ウチは儲かりますけど」・・・・・という魔法の言葉・・・
大抵は、冷静に戻ってくれるが逆のパターンがあった。
とある事故裁判でチト熱くなっている方からの電話・・・・・。
鑑定にまつわる相談を受けたのである。
10分程度話を聞き込んだ結果、私は鑑定不要と判断した。
係争の本質は事故態様ではなく後遺障害の評価である。
一審で次回は最終弁論。
心証は既に形成されている様に見えた事も大きい。
ここで鑑定を実施したところで効果は疑わしかった。

「鑑定の必要性は低いと思いますよ。
 ウチは儲かるんで、やれって言われればやりますが。
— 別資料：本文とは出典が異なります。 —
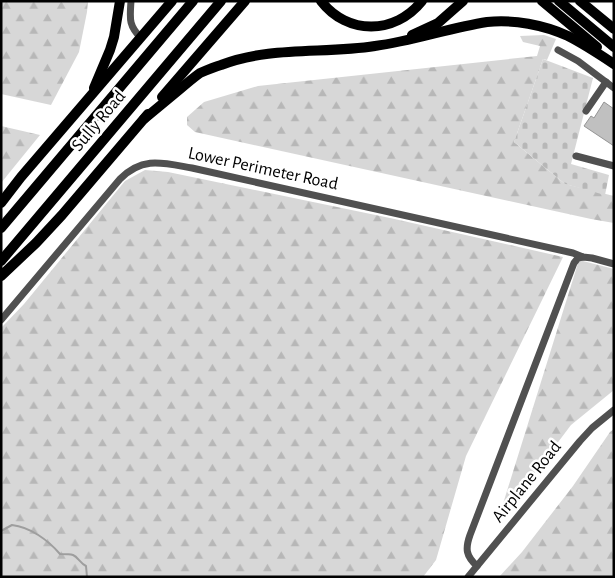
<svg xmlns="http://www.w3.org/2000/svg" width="615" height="578" viewBox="0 0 615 578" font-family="'Alegreya Sans',sans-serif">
<defs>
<pattern id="forest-firs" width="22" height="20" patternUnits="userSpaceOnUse" patternTransform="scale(1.25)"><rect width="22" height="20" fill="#d7d7d7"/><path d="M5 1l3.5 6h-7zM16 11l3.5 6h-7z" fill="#b7b7b7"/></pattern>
<pattern id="cemetery-stones" width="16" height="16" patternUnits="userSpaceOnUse" patternTransform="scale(1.25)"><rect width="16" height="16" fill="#d7d7d7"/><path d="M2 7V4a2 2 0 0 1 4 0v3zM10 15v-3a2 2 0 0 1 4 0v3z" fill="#b7b7b7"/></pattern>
</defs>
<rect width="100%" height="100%" fill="#fff"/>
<g fill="url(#forest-firs)">
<polygon points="1,1 88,1 87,12 79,52 51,105 1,94"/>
<polygon points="544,35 556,39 547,60 543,59 514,142 565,184 614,196 614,223 591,219 195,132 187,125 187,117 204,102 258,86 537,56 540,46 523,42 520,36"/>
<polygon points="1,126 40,135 1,183"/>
<polygon points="145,170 168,172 390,218 563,257 466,456 436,560 423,577 1,577 1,328 24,304 125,181"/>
<polygon points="579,260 614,269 614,390 571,425 497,523"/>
<polygon points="614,429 614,577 499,577 522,552 573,486 610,432"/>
</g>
<polygon fill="url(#cemetery-stones)" points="543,59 593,78 571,164 609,175 605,195 565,184 514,142"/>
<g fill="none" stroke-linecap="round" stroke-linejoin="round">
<path stroke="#9e9e9e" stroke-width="2" d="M1 531 12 525C30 527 48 540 60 554 64 554 70 554 73 555 78 557 80 563 86 566L87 577"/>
</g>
<polygon fill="#c0c0c0" stroke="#949494" points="604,102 614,109 614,146 584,126 591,116 594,118"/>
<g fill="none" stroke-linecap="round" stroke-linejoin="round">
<g stroke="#505050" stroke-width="7">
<path d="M131 1C130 18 128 25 141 38"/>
<polyline points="558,50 578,61 614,88"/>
<polyline points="586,111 606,82"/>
<polyline points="576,156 614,166"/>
<path d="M1 320 120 179C143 156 163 163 192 168L573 253 583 257 592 258 614 264"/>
<path d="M477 566C466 556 465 549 470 535L574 263 578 258 583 257"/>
<polyline points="468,577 580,441 592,428 614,410"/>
</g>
<g stroke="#000" stroke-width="10">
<path d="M321 1C347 35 395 35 422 1"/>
<polyline points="542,1 597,47"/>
<polyline points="559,1 614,47"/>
<polyline points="580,1 614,29"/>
<polyline points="412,35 438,23 463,1"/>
<polyline points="94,88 110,50 114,37 120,1"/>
<polyline points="162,97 245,1"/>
<path d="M144 119C156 109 167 100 179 90 186 84 193 78 200 73 207 70 214 67 221 65 270 46 324 54 375 46 413 41 449 28 487 22 513 19 544 25 568 36 584 44 599 54 614 64"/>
<polyline points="1,203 21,177 172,1"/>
<polyline points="1,228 193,1"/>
<polyline points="1,261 221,1"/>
<polyline points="1,276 36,243 62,215 148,114"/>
</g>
</g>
<g text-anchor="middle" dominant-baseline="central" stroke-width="5" stroke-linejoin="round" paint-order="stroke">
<g font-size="18" fill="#000" stroke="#fff">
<text transform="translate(99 121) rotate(-50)">Sully Road</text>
<text transform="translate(263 169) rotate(12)">Lower Perimeter Road</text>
<text transform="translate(527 482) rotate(-51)">Airplane Road</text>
</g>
</g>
<rect width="615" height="578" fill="none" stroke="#000000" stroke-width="5"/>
</svg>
」

と正直に感想を述べたが、相談者の反応は意外なモノだった。
交通事故鑑定を実施して欲しいとのこと。
お宅が儲かるならイイじゃないか と痛いところを突かれる。
断る魔法の言葉を逆手に取られた事にほかならない。
聞けば他の鑑定会社では全て鑑定した方がイイとの回答だったそうだ。
必要性が低いと判断したのはウチだけだったとのこと。
それで逆に弊所のことをご信頼いただいた次第である。

確かに相互に食い違いがあれば鑑定した方が良いと回答するのは当然だ。
こと、交通事故鑑定の見地に限定すれば鑑定を勧めたのは誤りではない。
しかし、訴訟という見地から見れば鑑定が必ずしも効果をもたらすとは限らないのだ。
むしろ、対抗鑑定でまとまり書けた事案があらぬ方向にいつ出すする危険も否めない。
鑑定不要の結論を出したのは訴訟を見据えてのことだった。
つまり、他の鑑定人と私とでは着眼点が異なっていただけのことである。
相談者の方には、第一審の結果を見て不満だったら鑑定を実施することで納得いただいた。

さて、第一審の結審後のことである。
先様から鑑定はやはり必要なかったとの旨の電話をいただいた。
「儲け損ないましたわぁ」 と私は返した。
電話の声は二人とも心なしか笑い声であった。